Joint replacement recovery is extremely variable and depends greatly on your level of activity and conditioning before surgery. Maintaining muscle strength and mass is very important and typically patients who are more active pre-surgery are also more active post-surgery. Generally speaking, a knee replacement should regain full motion in approximately six to eight weeks with an increase in mobility in the following months. We typically see patients traveling and walking with minimal discomfort in the three month post-surgery range, and regaining full, pain-free function in about six to twelve months.
How long before I can get back to mild sports and other activities?
Again, recovery time will vary, but this can typically happen as soon as three to four months after surgery. It really depends on what the activity is. Doubles tennis might take longer to get back to compared to something like golf. Unfortunately, many orthopedic surgeons don’t encourage running after a total knee replacement due to the stress and impact it puts on the joint which can wear out the implant over time. Walking and hiking are typically better options for total knee replacement patients.
Will my leg be longer or straighter after surgery?
No, this isn’t the case with total knee replacements. Your surgeon will balance your knee replacement using ligaments, which do not change in length. There may be minor changes to the alignment of your knee joint making it appear straighter if you were previously out of alignment, but leg length will not change.
Will I be able to kneel after a total knee replacement?
Many patients doing activities like home finishing, renovations, or even gardening find it takes a year or longer for sensitivity while kneeling to dissipate.
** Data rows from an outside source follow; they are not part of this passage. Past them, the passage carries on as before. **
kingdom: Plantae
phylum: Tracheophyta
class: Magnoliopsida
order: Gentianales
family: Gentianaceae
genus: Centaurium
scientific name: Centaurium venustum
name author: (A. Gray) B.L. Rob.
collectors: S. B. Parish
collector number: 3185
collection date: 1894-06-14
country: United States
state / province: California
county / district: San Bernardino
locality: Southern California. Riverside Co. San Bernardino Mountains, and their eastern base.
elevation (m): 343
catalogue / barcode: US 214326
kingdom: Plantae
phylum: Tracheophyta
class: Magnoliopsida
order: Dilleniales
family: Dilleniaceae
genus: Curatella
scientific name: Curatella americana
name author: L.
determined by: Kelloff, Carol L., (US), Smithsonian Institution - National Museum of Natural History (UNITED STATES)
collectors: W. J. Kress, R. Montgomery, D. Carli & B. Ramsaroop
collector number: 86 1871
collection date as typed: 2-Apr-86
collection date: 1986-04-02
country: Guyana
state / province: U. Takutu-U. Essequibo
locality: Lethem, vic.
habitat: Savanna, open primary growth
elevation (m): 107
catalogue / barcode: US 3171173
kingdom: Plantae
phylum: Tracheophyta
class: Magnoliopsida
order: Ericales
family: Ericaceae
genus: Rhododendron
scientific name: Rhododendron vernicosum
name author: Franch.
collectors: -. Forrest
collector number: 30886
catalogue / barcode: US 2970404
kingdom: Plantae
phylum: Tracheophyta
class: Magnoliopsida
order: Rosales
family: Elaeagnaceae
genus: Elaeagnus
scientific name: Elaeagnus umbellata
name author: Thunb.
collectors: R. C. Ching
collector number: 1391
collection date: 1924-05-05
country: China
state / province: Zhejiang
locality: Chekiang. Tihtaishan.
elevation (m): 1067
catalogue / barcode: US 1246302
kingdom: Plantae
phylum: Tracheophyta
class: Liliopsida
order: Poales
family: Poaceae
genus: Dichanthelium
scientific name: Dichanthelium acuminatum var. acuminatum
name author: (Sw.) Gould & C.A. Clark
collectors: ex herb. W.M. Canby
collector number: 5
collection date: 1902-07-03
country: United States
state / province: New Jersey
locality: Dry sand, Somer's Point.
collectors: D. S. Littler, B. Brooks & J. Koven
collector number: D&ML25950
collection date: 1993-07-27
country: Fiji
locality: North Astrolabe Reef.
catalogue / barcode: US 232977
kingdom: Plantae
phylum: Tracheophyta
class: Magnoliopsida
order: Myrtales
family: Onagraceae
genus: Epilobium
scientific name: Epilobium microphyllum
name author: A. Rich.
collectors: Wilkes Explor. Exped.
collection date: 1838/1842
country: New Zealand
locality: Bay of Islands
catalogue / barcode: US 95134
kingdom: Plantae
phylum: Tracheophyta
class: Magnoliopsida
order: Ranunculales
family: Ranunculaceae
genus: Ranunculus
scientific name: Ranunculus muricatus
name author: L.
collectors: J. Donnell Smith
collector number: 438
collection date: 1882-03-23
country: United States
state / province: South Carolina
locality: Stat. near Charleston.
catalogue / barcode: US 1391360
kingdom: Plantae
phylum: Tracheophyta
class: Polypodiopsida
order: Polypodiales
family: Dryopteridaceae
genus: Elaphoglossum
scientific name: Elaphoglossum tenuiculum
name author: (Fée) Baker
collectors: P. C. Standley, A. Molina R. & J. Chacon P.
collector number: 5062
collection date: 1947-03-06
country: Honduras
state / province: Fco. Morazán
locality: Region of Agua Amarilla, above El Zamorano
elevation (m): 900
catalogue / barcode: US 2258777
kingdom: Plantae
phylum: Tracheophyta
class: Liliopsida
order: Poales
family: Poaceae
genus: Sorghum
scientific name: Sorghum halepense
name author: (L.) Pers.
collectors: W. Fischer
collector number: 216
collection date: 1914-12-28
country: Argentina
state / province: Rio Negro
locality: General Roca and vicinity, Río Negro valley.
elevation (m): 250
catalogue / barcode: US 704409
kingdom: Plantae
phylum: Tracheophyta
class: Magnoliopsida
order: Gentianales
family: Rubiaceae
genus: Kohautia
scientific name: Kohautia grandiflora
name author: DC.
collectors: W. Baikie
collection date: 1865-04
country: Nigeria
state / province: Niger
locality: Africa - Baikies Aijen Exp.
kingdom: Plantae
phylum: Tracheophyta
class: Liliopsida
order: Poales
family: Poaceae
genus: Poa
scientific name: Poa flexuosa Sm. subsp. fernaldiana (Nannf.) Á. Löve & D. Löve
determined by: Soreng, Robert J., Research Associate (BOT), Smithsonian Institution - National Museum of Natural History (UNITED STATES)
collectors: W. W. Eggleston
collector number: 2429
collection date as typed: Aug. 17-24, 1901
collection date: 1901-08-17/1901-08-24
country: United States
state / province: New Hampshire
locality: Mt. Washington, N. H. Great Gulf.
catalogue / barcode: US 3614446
Some find relief through heavy-duty knee pads if this type of work is necessary, or you can try using a thick pad on the ground beneath you. Knee replacement patients are not forbidden from kneeling, but most patients experience some discomfort when trying to kneel.
How long will I need someone to assist me after surgery?
Most patients find it helpful to have someone with them for the first week post-surgery. After that, you’ll be able to be on your own more independently, but it is helpful to have someone nearby who you can call for assistance when needed and who may be able to drive you to physical therapy appointments.
How long will my knee replacement last?
This varies depending on the patient, but knee replacement implants are very strong and durable. With today’s advancements in technology, especially when it comes to polyethylene, knee implants are lasting more than 15-20 years for most patients.
If you and your orthopedic surgeon have decided that you are a good candidate for total knee replacement, start planning ahead so you can focus on your recovery for the best possible outcome. Remember that you’re likely to come out of surgery as active as you go into surgery, so aim for regular low impact exercise and joint movement that you can complete without pain. Carefully following your surgeon’s instructions after a total knee replacement will ensure you protect your implant and prolong the success of your joint replacement.